Verónica MartínezJun 26, 2017

Elasticsearch decay functions

In one of our recent projects we had to present users with a list of business establishments, usually filtered by category. This could simply be achieved with a filter, but it would hardly be useful for a user to receive a randomly ordered list of places. Considering all this information was stored in an Elasticsearch index, we decided to take advantage of Elasticsearch’s relevance scoring.

The places have some interesting attributes that would help us present them more efficiently to the users. In this case we’ll focus on the rating, price range and location. The idea is to give the users the full list of establishments of the selected type, ranked by a combination of those three attributes. The reasoning being that the user would prefer to know about the best places to go that are both close to them and with the best prices.

For this we will use Decay functions, since what we want is to set up the best values for those three attributes, and penalize the score of those further away from the ideal. The reason we use decay functions instead of filters is that a filter would be static, and would not take into account the flexibility different people have to make a trade off between those attributes, as some of that information would be lost when filtering. Perhaps the user is willing to go a little further for a place with great ratings and/or better prices.

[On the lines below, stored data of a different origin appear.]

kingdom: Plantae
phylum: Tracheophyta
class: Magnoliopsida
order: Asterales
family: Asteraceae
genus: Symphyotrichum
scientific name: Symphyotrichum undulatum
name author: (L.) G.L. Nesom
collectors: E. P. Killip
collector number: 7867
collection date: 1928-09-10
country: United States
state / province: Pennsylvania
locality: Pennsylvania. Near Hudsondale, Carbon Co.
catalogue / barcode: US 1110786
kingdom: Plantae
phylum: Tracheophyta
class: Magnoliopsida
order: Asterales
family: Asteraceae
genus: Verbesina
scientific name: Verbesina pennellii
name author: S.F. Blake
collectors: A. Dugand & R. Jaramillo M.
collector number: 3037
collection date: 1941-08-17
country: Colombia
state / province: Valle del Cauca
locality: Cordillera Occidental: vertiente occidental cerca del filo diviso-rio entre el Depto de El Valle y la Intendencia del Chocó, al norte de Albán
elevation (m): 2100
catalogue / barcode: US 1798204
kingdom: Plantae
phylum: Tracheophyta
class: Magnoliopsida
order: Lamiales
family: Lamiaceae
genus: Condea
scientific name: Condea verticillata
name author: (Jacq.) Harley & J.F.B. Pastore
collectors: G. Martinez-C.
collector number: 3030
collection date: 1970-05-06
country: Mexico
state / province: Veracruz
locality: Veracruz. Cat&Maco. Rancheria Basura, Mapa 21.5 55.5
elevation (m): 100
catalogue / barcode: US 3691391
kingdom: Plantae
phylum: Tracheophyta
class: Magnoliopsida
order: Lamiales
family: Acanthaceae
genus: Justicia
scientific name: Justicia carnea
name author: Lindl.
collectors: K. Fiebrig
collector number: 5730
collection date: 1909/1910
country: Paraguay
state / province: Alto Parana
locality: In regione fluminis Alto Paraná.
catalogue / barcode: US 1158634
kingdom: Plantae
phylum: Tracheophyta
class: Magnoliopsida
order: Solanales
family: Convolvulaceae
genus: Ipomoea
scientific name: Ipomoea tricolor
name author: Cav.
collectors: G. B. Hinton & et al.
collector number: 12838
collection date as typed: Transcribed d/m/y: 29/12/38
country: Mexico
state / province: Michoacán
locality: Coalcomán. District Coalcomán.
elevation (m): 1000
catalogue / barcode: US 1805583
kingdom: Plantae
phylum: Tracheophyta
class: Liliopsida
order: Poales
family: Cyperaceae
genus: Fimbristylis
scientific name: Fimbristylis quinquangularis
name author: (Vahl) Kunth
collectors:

In the following snippet we’ll show an example of how to modify the score of a query. The bool section in this case is the filter by business type, and is just a normal query. Our focus today is on the function_score section.

GET an_index/a_type/_search
{
  "query": {
    "bool": {
      "must": { "business_type": "restaurant" }
    },
    "function_score": {
      "score_mode": "sum",
      "functions": [
        {
          "gauss": {
            "location": {
              "origin": {"lat": user.latitude, "lon": user.longitude},
              "offset":  "2km",
              "scale":  "2km",
              "decay": "0.75"
            }
          },
          weight: 2
        },
        {
          "filter": {
            "exists": {
              "field": "rating"
            }
          },
          "weight": 2
        },
        {
          "gauss": {
            "rating": {
              "origin": "5",
              "offset": "0.5",
              "scale":  "0.5"
            }
          },
          "weight": 1.5
        },
        {
          "gauss": {
            "price_range": {
              "origin": "1",
              "offset": "0",
              "scale":  "1"
            }
          },
          "weight": 0.5
        }
      ]
    }
  }
}

Important! Remember that the location in the Index must be a GeoPoint, otherwise the query will fail.

The first function of the query refers to the distance between the user and the restaurants, all restaurants within a 2km radius from the user’s position will receive the full score ([origin - offset, origin + offset]) and then double it (because it has a weight of 2), then, for every 2km between the user and the business (the scale), it receives three quarters of the score (the decay, a softer penalization than the default half).

The second and third functions play with the ratings. The first one gives priority to restaurants with ratings, while the second gives full points for ratings between 5 (the origin, and maximum rating possible) and 4.5 (origin - offset), and halves the score (default decay) with every 0.5 difference to the origin (scale).

Finally, the query accounts for the price range, where 1 is the ideal as it is the least expensive, the offset is 0 because it should only get full points if the price range is 1, and for every point increased in price range (scale of 1) the score is halved (default decay).

In all cases we use the gauss function for the decay curve, instead of either linear (linear) or exponential (exp), because we feel it’s a better fit for this case. See a graphic example of the difference between the three in the official documentation.

As a final note, we can specify how we want this new scores to affect the final score by setting the score_mode, which in this case is sum. This means the final score of the document will be the sum of each score calculated, which worked best in our case, but there are other options available.

Decay functions are a bit tricky, some trial and error might be required before getting the results we want. A great tool to help in the development process is the explain parameter, which makes the queries take a little longer, but in exchange gives a detailed view of each of the scores calculated for each document. More information about this parameter can be found here.